Pattern 3: Sandbox-Aware Commands

Always specify sandbox expectations:

> [Sandbox: workspace, src/ only]
> Refactor src/components/Dashboard/ — split the 500-line component
  into smaller components. Do NOT touch anything outside src/components/Dashboard/.

Pattern 4: Incremental with Verification

> Task: Add input validation to the signup form.
  
  Phase 1: Read src/forms/signup.tsx and all related validation files.
  Show me which fields need validation and your proposed rules.
  
  [Wait for approval]
  
  Phase 2: Implement validation.

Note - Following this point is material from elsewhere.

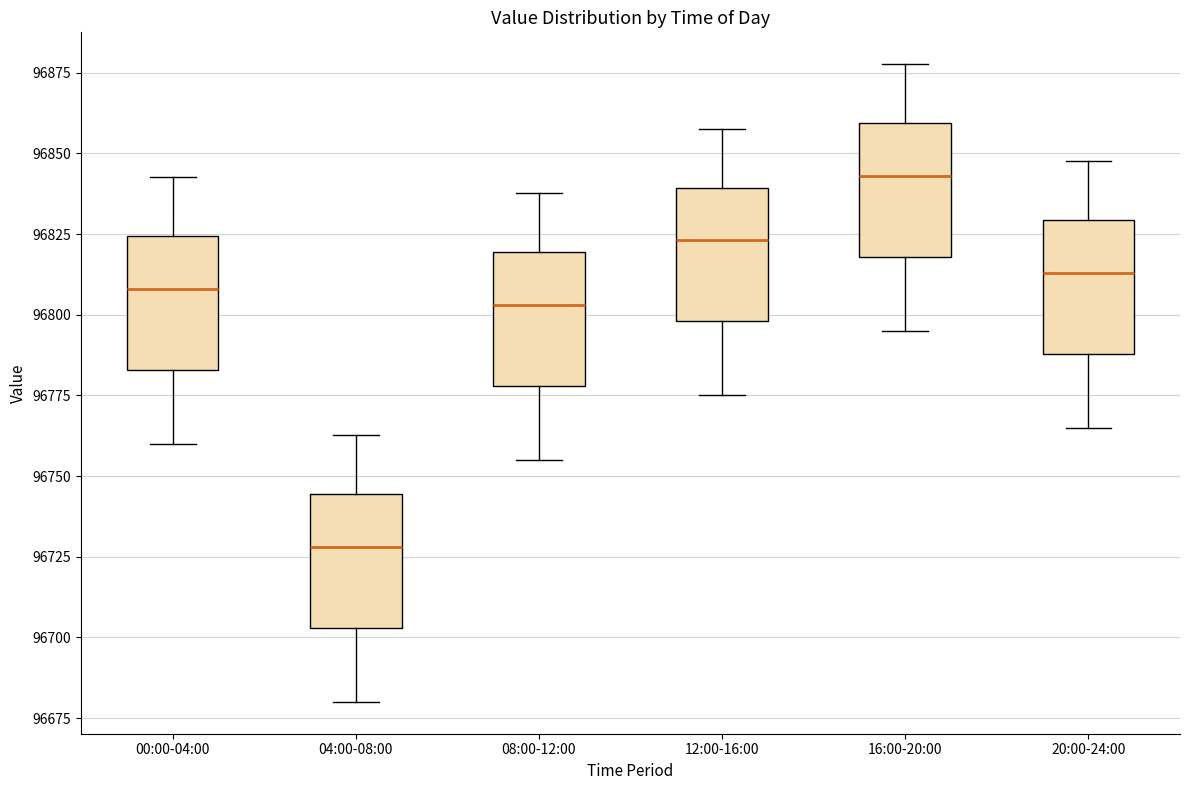

Where does the upper whisker of the box for 20:00-24:00 end on the y-axis? The values are not printed on the chart, so give them approximately, as read against the axis.

96850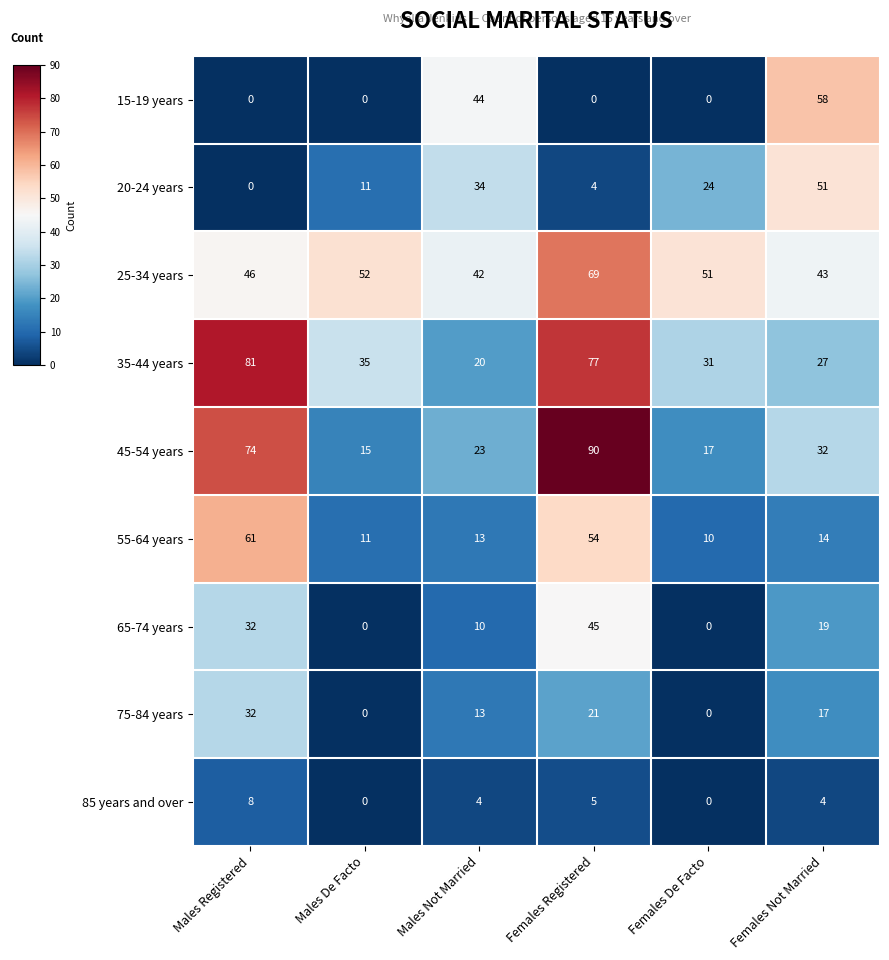

How many data points in 45-54 years are less than 32?

3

After EACH field you add:
  - Run `npx vitest run -- src/forms/signup.spec.tsx`
  - If tests fail: fix before proceeding
  
  Phase 3: Final verification
  - Type check entire project
  - Run full test suite
  - Show me a summary of all changes made

Pattern 5: Multi-Extension Workflows

Combine multiple Google services:

> For this feature, I need to:
  1. Read the design spec from Google Drive (team/designs/v3/)
  2. Check if any team meetings (Google Calendar) discuss this feature
  3. After implementation, email the team (Gmail) with the changes
  4. Update the feature tracker in Google Sheets (team/tracking)
  
  Start by reading the design spec and telling me what you understand.

Common Pitfalls

Wasting the 1M Context

> How do I center a div?   ← Wrong tool for simple questions

> Analyze our entire middleware stack across 47 files and identify 
  redundant auth checks.   ← Right use case

Ignoring Sandbox Boundaries

> [workspace sandbox is active]
> Install a new npm package and set up the database   ← Will fail (blocked)

If you need full access, change the sandbox intentionally:

> /sandbox full
> Install prisma and set up the initial database migration.
> /sandbox workspace   ← Switch back when done

Not Using Extensions Explicitly

> What's on my calendar?   ← Too vague

> /extensions status
> Use Google Calendar to check my schedule for tomorrow.